Collective action schemes may have existed for a while in India but publicity about recent cases is raising awareness of how people can group together to seek justice, says Parvathi Singh of Tata AIG General Insurance Company. Singh, National Head Claims at Tata AIG, told the 6th International Liability Regimes Conference 2009 that there was significant potential for growth in the Indian liability market.

Under the title of “The Shifting Role of the State relative to the Private Economy: Liability Insurance at the Fulcrum”, some 45 international insurance representatives gathered at the Swiss Re Centre for Global Dialogue on 26-27 October to discuss how the liability landscape is changing, what is driving the changes, and how the industry might react to them.

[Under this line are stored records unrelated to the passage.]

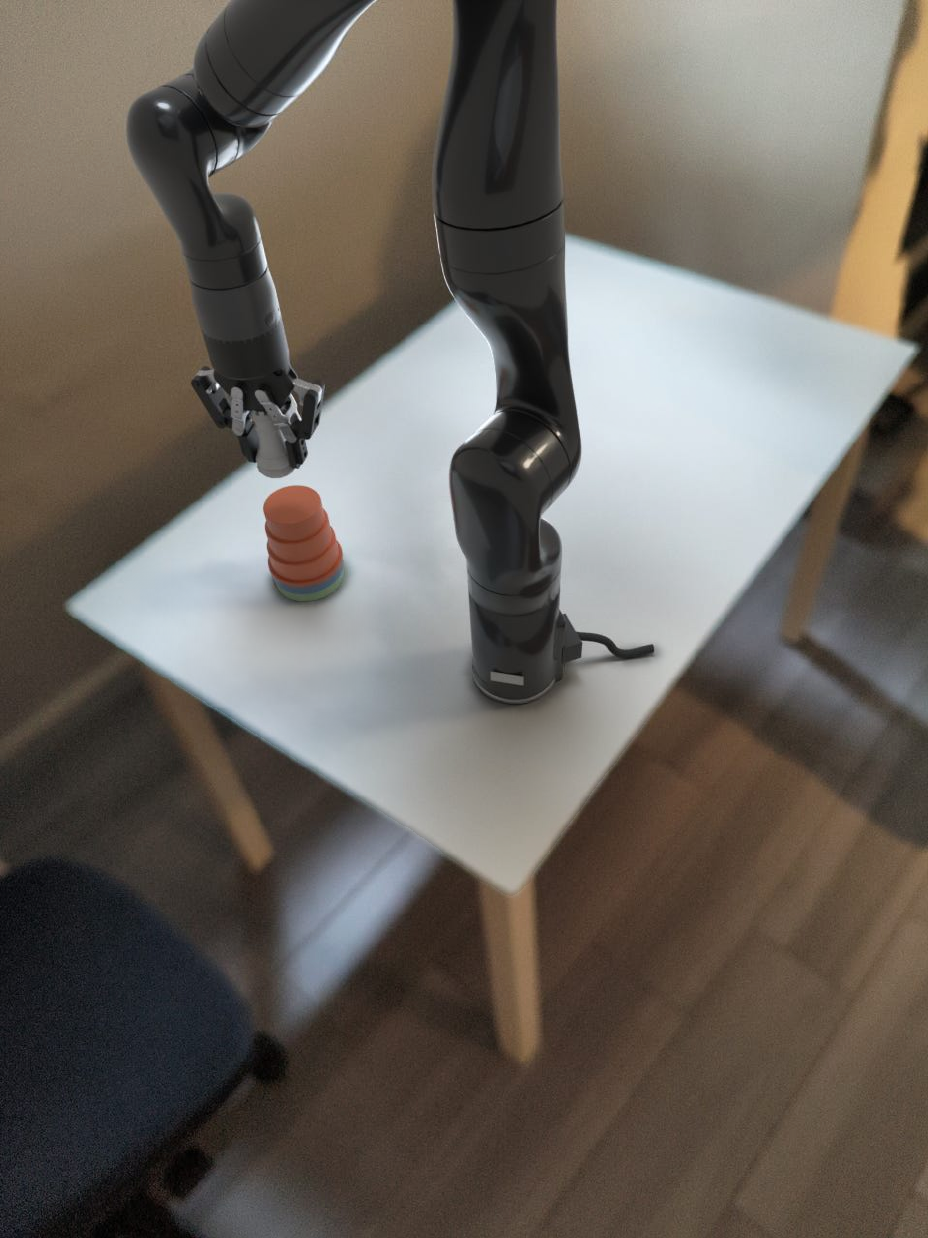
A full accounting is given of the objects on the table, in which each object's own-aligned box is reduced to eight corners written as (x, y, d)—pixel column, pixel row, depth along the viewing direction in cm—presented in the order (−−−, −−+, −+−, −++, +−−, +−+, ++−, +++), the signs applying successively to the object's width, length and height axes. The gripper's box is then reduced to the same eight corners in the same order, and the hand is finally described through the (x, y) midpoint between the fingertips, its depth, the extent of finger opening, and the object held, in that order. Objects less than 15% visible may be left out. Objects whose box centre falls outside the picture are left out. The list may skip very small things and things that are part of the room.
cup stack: (336, 542, 116) (321, 470, 108) (354, 590, 111) (340, 518, 102) (266, 561, 115) (245, 489, 106) (281, 611, 109) (260, 540, 100)
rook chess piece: (269, 485, 97) (252, 423, 91) (250, 464, 99) (233, 402, 93) (306, 469, 98) (292, 407, 92) (287, 448, 101) (272, 386, 95)
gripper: (325, 302, 86) (351, 447, 99) (188, 288, 89) (230, 431, 102) (295, 346, 81) (326, 492, 94) (152, 329, 84) (201, 474, 97)
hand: (276, 460), depth 98 cm, fingers closed on rook chess piece, 4 cm apart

Singh gave an overview of the claims situation in India, illustrating both the case backlog in Indian courts as the fast-growing economy pushes ahead and the still-embryonic development of India’s liability landscape. Gross premiums for liability insurance were just USD 152 million in 2008, she said, noting that despite the low level, they were nevertheless twice as much as in 2004.

“Penetration and density of liability in India is abysmal,” Singh said. “The potential here is huge.”

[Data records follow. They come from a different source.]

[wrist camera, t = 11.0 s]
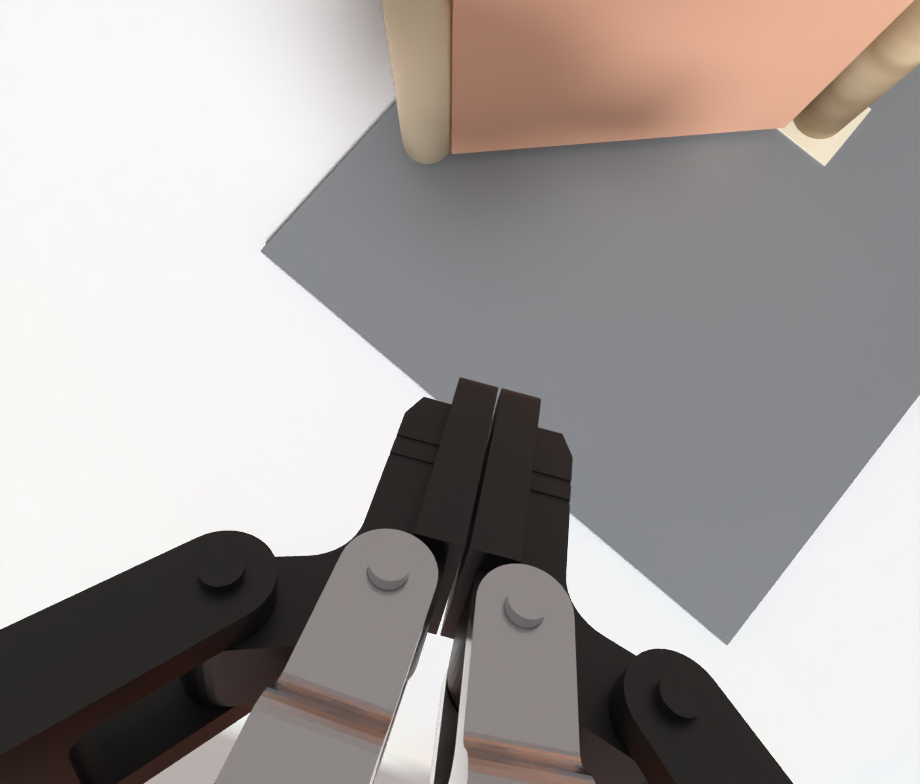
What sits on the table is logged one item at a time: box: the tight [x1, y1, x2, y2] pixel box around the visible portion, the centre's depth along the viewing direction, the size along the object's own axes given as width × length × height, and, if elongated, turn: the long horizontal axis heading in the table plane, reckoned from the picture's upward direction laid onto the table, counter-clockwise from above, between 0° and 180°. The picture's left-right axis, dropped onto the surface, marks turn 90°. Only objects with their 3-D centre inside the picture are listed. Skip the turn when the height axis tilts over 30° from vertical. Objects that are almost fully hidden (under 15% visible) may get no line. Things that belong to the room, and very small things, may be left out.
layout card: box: [261, 64, 920, 645], centre depth 24 cm, size 21×28×1 cm
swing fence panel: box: [381, 0, 914, 164], centre depth 19 cm, size 2×14×8 cm, turn 95°
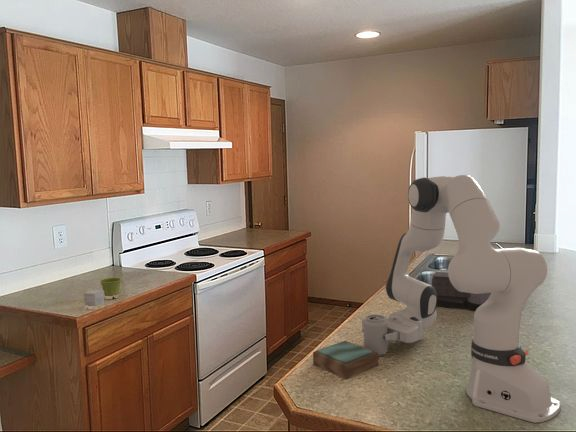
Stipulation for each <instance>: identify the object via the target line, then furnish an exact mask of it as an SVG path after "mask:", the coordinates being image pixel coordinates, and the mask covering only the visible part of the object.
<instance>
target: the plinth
mask: <svg viewBox="0 0 576 432" xmlns="http://www.w3.org/2000/svg"><path fill="white" fill-rule="evenodd" d="M312 357H313V358H312V359H313V361H312V362H313V363H312V364H313V366H316V367H318V368H319V369H320V368H321V369H323V370H324V371H327V372H330V373H331V374H333V375H336V376H338V377H340V378H343V379H345V380H347V379H350V378H352V377H354V376H357V375H359V374H361V373H365V372H367V371H368V370H370V369H373V368H375V367H378V366H379V356H378V353H377V352H375V351H372V350H369V349H366V348H364V346H360V345H359V344H358V345H357V344H355V343H352V342H350V341H347V340H343V341H341V342H340V341H339V342H338V343H335V344H332V345H328V346H326V347H324V348H320V349H317V350H316V351H313V352H312Z"/></svg>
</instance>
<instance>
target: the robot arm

Parvathi saw the increasing presence of multinational firms in India, and of Indian multinationals abroad, as a powerful driver for risk consciousness in India, as well as for heightened liability risk exposure from international business and trade: product liability and recall claims are on the rise, for example.

“Globalisation is one of the trends that is having a clear impact. India is no longer an island. Anything that happens in the EU or in the US has a direct impact on India,” she said. The liberalisation of the insurance industry in 2000 has also been a major factor driving the liability business in India, she added. “The third factor is growing activism: issues such as climate change and environmental action are increasingly on the agenda and the media is helping this.”

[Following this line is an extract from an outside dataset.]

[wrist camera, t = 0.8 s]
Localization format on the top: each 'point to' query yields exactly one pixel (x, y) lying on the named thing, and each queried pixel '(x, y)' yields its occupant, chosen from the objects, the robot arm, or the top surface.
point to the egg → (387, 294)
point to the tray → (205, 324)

Recent high profile cases of corporate fraud, including the admission of accounting fraud by the chairman of Indian IT firm Satyam in January 2009, have increased awareness of liability insurance products as well the mechanisms of collective action that are available and planned.

“After Satyam happened we saw an increase in the reporting of claims by 60-70 percent. It is not that larger companies were not buying D&O policies beforehand, but rather that people did not know how and when to use it,” Singh said. “We are now also seeing an increase in demand from the middle and small segment companies.”

“One of the things that Satyam did for us is that people talk about collective action more,” Singh said, noting that the new 2009 companies act is designed to introduce collective action for better stakeholder protection. In combination with a fast-track court procedure, this new bill marks a recent milestone in the development of India’s liability landscape.